カラス父娘、西へ往く

第2話 父娘二人、馬一頭

 パカラパカラと馬の蹄の音が、他の旅人達によって踏み固められた森の一本道に響き渡る。


「おとーさん! 次の町まであとどのくらい?」


 幌馬車の中から元気な声と共に、茶色の髪と瞳をした少女が顔を覗かせる。その視線の先には黒い外套を羽織った男――オスカーが御者台に座って、艶やかな黒い毛並みの愛馬シュバルツの手綱を持っている。


「そうだなぁ……この分だと昼前には着くと思うんだが……」


「それじゃもうすぐだね!」


 そう言って少女はオスカーの後ろから、流れていく風景を身を乗り出して眺め始めた。


「ヘレナ、あんまり身を乗り出すと危ないぞ?」


「はーい!」


 元気に返事をした少女は乗り出していた体をすこし引っ込ませた。


 あの日、オスカー達が赤ん坊を見つけ引き取ってからおよそ十年が経過した。


 オスカーにヘレナと名付けられた赤ん坊は、本格的な子育てをしたことの無い父親達の心配を跳ね返すかのように、すくすくと元気に成長した。


 最初のうちは四苦八苦しながらの子育てであったが、今となっては別行動を取っているグスタフの助けや、ヘレナが元々手間のかからない子どもであったこと、そして支えてくれた家族同然の人々の助けもあり、比較的順調にこの生活を続けている。


 一方のオスカーも、ヘレナのおかげで、すこしトゲのあった性格だったのが、角が取れすっかり柔らかくなり、今では良い父親となっている。


 ヘレナはもう、自分の本当の両親のことは覚えていないようだった。だが、未だに洞窟などの暗闇を異様に恐れたりしている事から、おぼろ気には覚えているのかもしれない。何はともあれ、そんな心配すらも無駄であるかのように、この娘はとても元気に日々を過ごしている。

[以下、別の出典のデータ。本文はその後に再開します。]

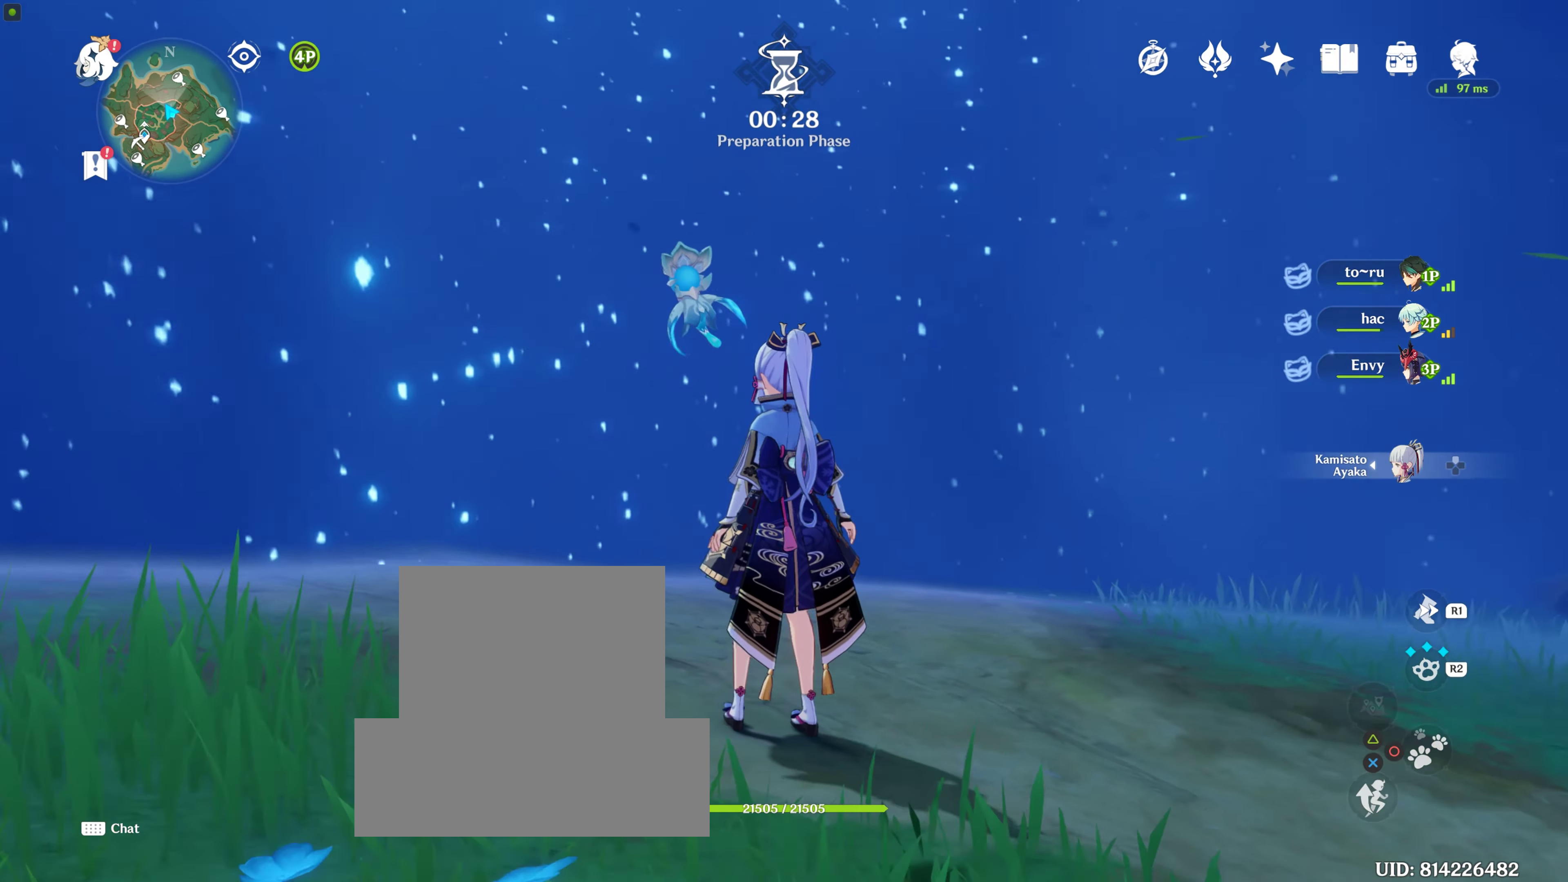
{"buttons": [], "left_stick": "center", "right_stick": "center", "events": [[50, "right_stick", "center"]]}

「そういえばおとーさん? 次に行く町ってどんなところなの?」


 荷台からまた身を乗り出してヘレナはそう聞く。


「そうだなぁ、次の町『ケンブルク』にはでっかい市場があるぞ!」


「市場があるの?」


 ヘレナはその一言に目を輝かせる。


「ああ、到着したらそこで何か買い物でもしよう。今のうちに何か欲しいもの、考えておくんだぞ?」


「やったー! 何買って貰おうかな~!」


 そう言って満面の笑みでヘレナは馬車の中に引っ込み、ニコニコしながら、欲しいものをああでもないこうでもないと考えている。



 そんなときだった。すこし離れた所から煙が上がっているのが見えた。この一本道を進んだ向こう側、今まさに向かっているケンブルクの町の方からだ。


「ヘレナ、ちょっとスピードあげるからしっかり捕まってるんだぞ!」


 ヘレナにそう声をかけ、シュバルツに合図を送る。シュバルツは長年連れ添った主人の指示に忠実に従い、より速く前へ進む。


 一行はスピードを上げ、ケンブルクへと向かったのだった。